(Collected data)
*** Begin section ***
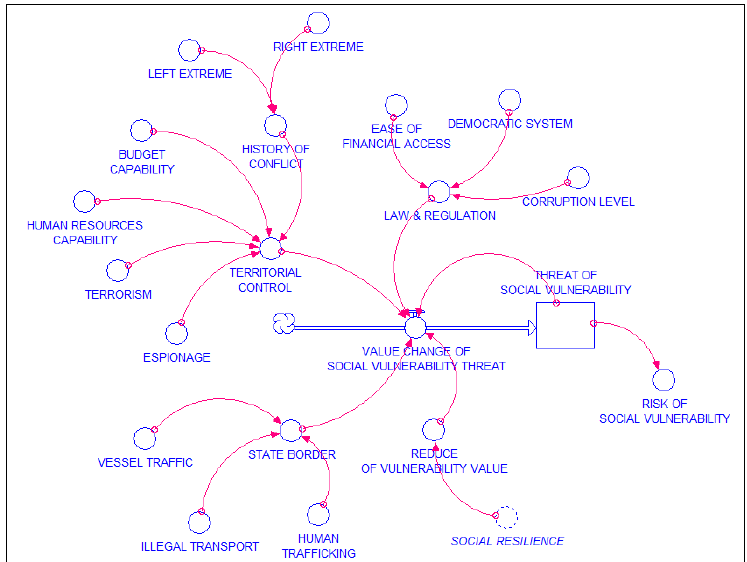
Fig. 6. Stock-flow diagram of the Influence of Islamic State (IS) Development on Social Vulnerability in Southeast Asia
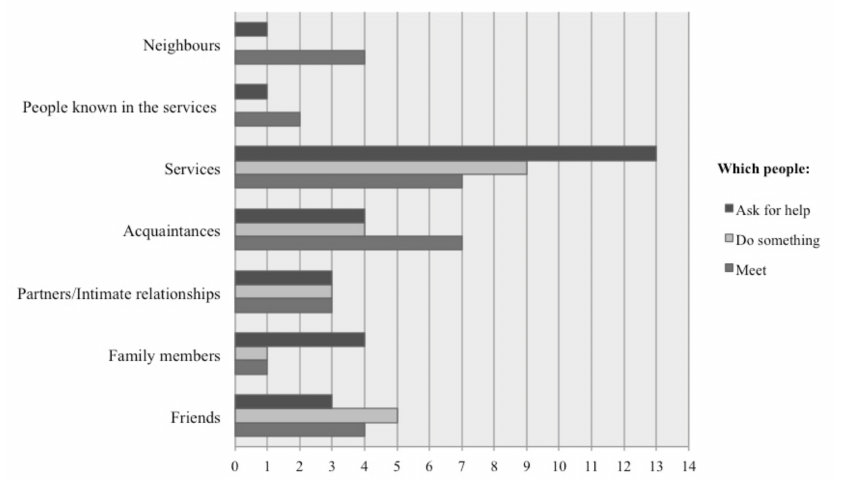
Figure 1. Frequency of responses to the question: ‘With whom do you meet/do something/get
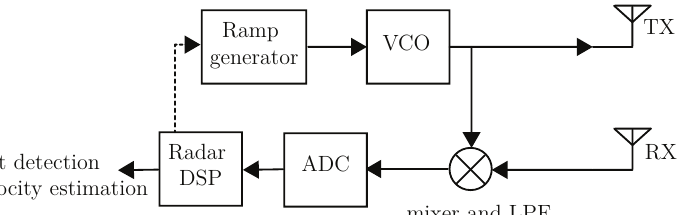
Figure 1. Architecture of an Frequency Modulated Continuous Wave (FMCW)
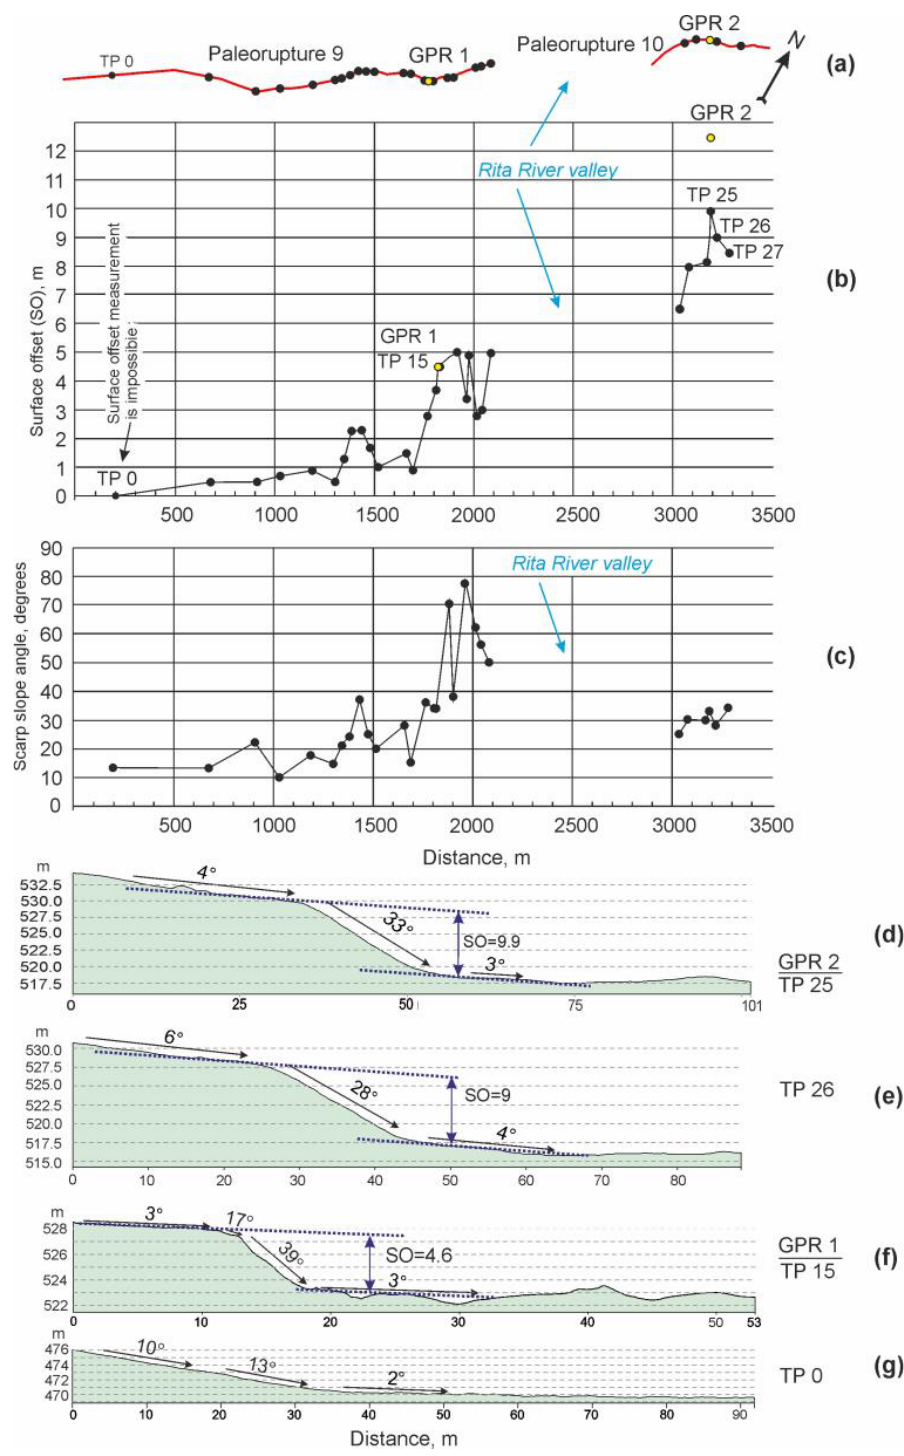
Figure 13. Results of topographic measurements: ( a ) paleoseismic ruptures R - 9 and R - 10; ( b ) changing of surface offsets along ruptures R - 9 and R - 10; ( c ) variation of scarp slope angle; ( d – g ) some topographic profiles (TP) across fault scarps. Black point indicates measurement of SO, yellow point shows full offset of GPR facies (see Figures 10 and 11).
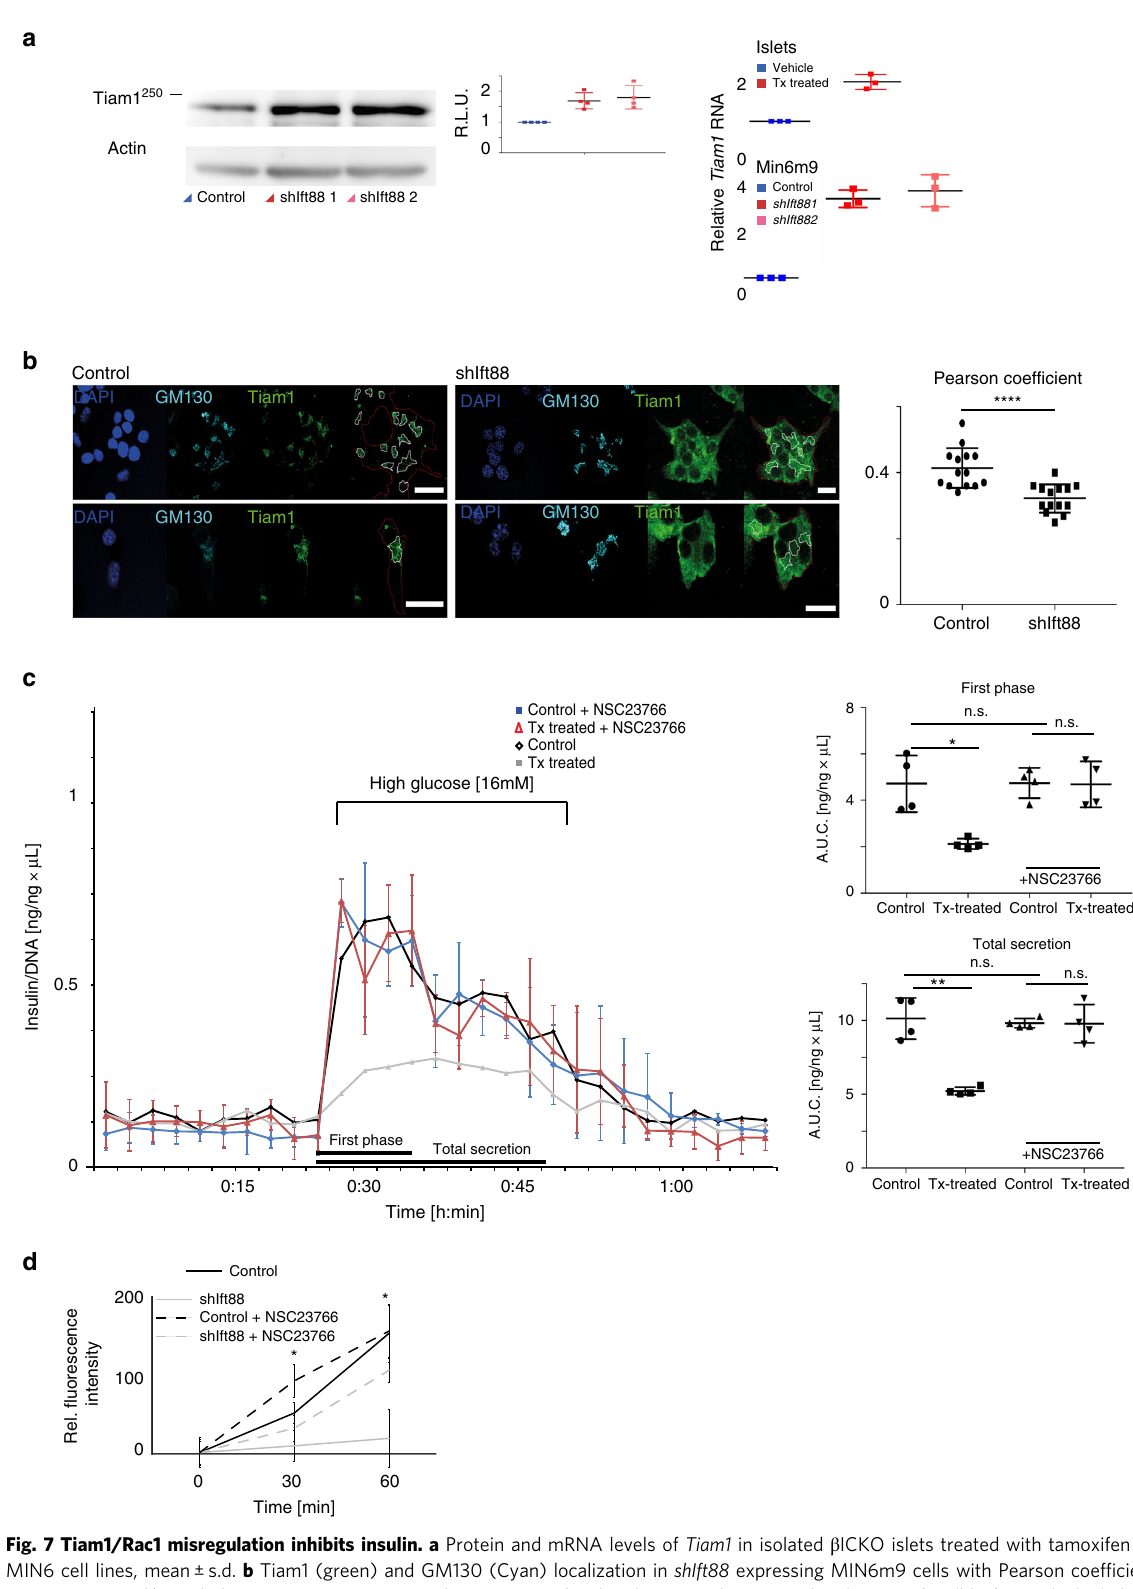
Fig. 7 Tiam1/Rac1 misregulation inhibits insulin. a Protein and mRNA levels of Tiam1 in isolated β ICKO islets treated with tamoxifen and vehicle and MIN6 cell lines, mean ± s.d. b Tiam1 (green) and GM130 (Cyan) localization in shIft88 expressing MIN6m9 cells with Pearson coef fi cient ( p < 0.0001, t test, mean ± s.d.). Scale bar 20 µ m. c Dynamic insulin secretion of isolated β ICKO islets treated with tamoxifen (blue) or vehicle (ethanol; red) treated with 20 μ M NSC23766. On the right, quanti fi cation of fi rst phase (AUC, time 18:00 to 30:00 min) and total secretion (AUC, from 18:00 to 48:00 min) (islets pooled from n = 10 animals, experiment repeated n = 4, and insulin measured n = 2 per experiment), in gray Tx-treated β ICKO islets and in black vehicle-treated β ICKO islets from Fig. 1f for comparison, mean ± s.d. d Biotinylated EphrinA5-Fc uptake in derivative MIN6m9 cells treated with NSC23766 and vehicle. ( n = 4, t = 30 min: Control vs shIft88 p = 0.0044, Control vs shIft88 + NSC23766: p = 0.0289; t = 60 min: Control vs shIft88 p = 0.0006, Control vs shIft88 + NSC23766 p = 0.1466 (ANOVA), mean ±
*** End section ***
Your task is to retype the records above in full and exactly, omitting the pictures.

- Problem solution
Fig. 6. Stock-flow diagram of the Influence of Islamic State (IS) Development on Social Vulnerability in Southeast Asia
Figure 1. Frequency of responses to the question: ‘With whom do you meet/do something/get
Figure 1. Architecture of an Frequency Modulated Continuous Wave (FMCW)
Figure 13. Results of topographic measurements: ( a ) paleoseismic ruptures R - 9 and R - 10; ( b ) changing of surface offsets along ruptures R - 9 and R - 10; ( c ) variation of scarp slope angle; ( d – g ) some topographic profiles (TP) across fault scarps. Black point indicates measurement of SO, yellow point shows full offset of GPR facies (see Figures 10 and 11).
Fig. 7 Tiam1/Rac1 misregulation inhibits insulin. a Protein and mRNA levels of Tiam1 in isolated β ICKO islets treated with tamoxifen and vehicle and MIN6 cell lines, mean ± s.d. b Tiam1 (green) and GM130 (Cyan) localization in shIft88 expressing MIN6m9 cells with Pearson coef fi cient ( p < 0.0001, t test, mean ± s.d.). Scale bar 20 µ m. c Dynamic insulin secretion of isolated β ICKO islets treated with tamoxifen (blue) or vehicle (ethanol; red) treated with 20 μ M NSC23766. On the right, quanti fi cation of fi rst phase (AUC, time 18:00 to 30:00 min) and total secretion (AUC, from 18:00 to 48:00 min) (islets pooled from n = 10 animals, experiment repeated n = 4, and insulin measured n = 2 per experiment), in gray Tx-treated β ICKO islets and in black vehicle-treated β ICKO islets from Fig. 1f for comparison, mean ± s.d. d Biotinylated EphrinA5-Fc uptake in derivative MIN6m9 cells treated with NSC23766 and vehicle. ( n = 4, t = 30 min: Control vs shIft88 p = 0.0044, Control vs shIft88 + NSC23766: p = 0.0289; t = 60 min: Control vs shIft88 p = 0.0006, Control vs shIft88 + NSC23766 p = 0.1466 (ANOVA), mean ±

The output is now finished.